■ **ФОРМУЛИРОВКА ЗАДАНИЯ**
Выпишите дословно фрагмент текста для чтения ниже от слов «Как будто бы» до слов «крестом Святого Георгия.».

■ **ТЕКСТ ДЛЯ ЧТЕНИЯ**
Как будто бы все так просто, но, совершая свое малое, но великое дело, фельдшер Цетнерский, маленькая женщина, помогла храбрым воинам и сообщением своим и своим доблестным примером. Конечно, даже за это она заслужила Георгиевский крест. Но это не все. Перевязывая раненых под огнем на передовых позициях, эта женщина вполне забывала себя и продолжала свое великое дело помощи раненым. 4-го ноября ее ротный командир был сильно ранен в правую ногу, сама же она ранена во время перевязки, но, тем не менее, презирая свою рану, закончила перевязку своего ротного командира, и только тогда сама перевязала себя. Было необходимо вывести с линии огня своего начальника, и тогда эта женщина-герой, несмотря на свою рану, помогла своему ротному командиру отойти в тыл и тем совершила вновь подвиг, за который обыкновенно и награждают крестом Святого Георгия.
На перевязочном пункте ее тайна была открыта. Узнали, что она не фельдшер-доброволец, а женщина, и тогда, несмотря на самое искреннее стремление вновь идти под пули, ее эвакуировали в тыл, в Москву и не позволили вернуться в родной Асландузский полк.

■ **СОБРАННЫЕ МАТЕРИАЛЫ**
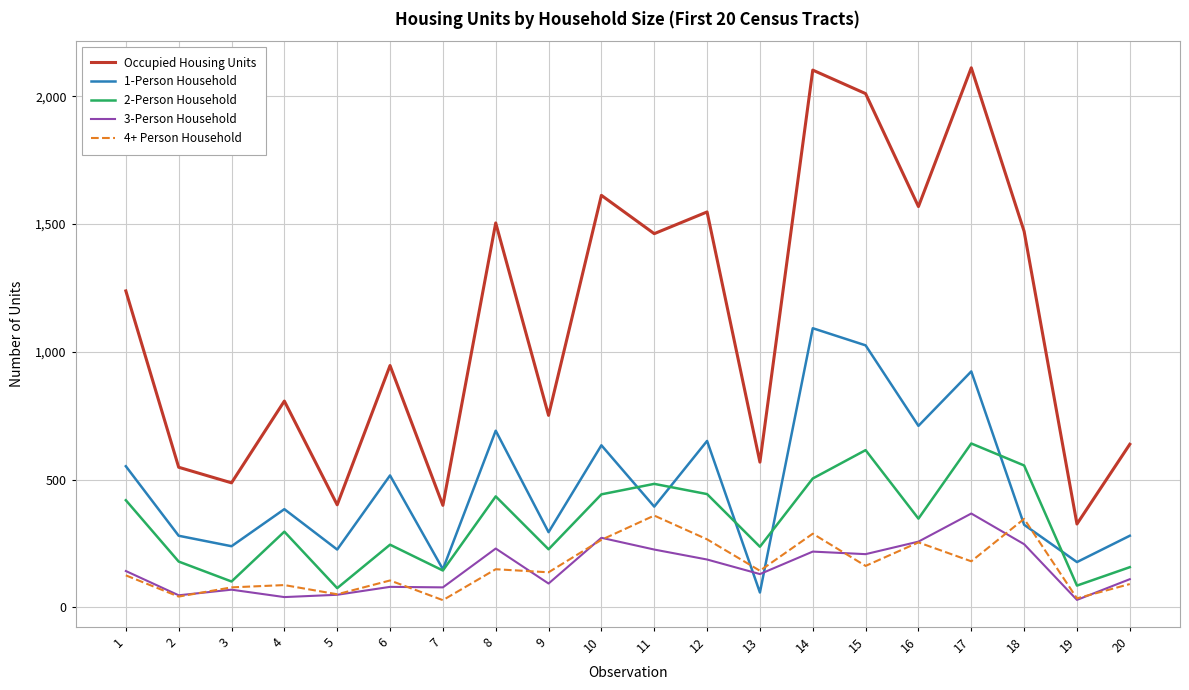

The value of 1-Person Household at 18 is 323. True or false?

True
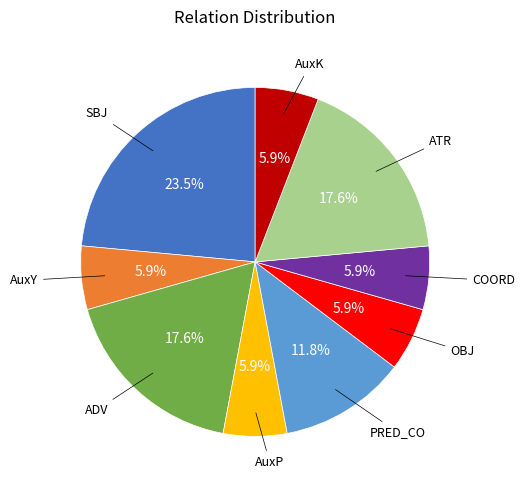

Is there any slice that represents more than half of the pie?

No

■ **ОТВЕТ**
Как будто бы все так просто, но, совершая свое малое, но великое дело, фельдшер Цетнерский, маленькая женщина, помогла храбрым воинам и сообщением своим и своим доблестным примером. Конечно, даже за это она заслужила Георгиевский крест. Но это не все. Перевязывая раненых под огнем на передовых позициях, эта женщина вполне забывала себя и продолжала свое великое дело помощи раненым. 4-го ноября ее ротный командир был сильно ранен в правую ногу, сама же она ранена во время перевязки, но, тем не менее, презирая свою рану, закончила перевязку своего ротного командира, и только тогда сама перевязала себя. Было необходимо вывести с линии огня своего начальника, и тогда эта женщина-герой, несмотря на свою рану, помогла своему ротному командиру отойти в тыл и тем совершила вновь подвиг, за который обыкновенно и награждают крестом Святого Георгия.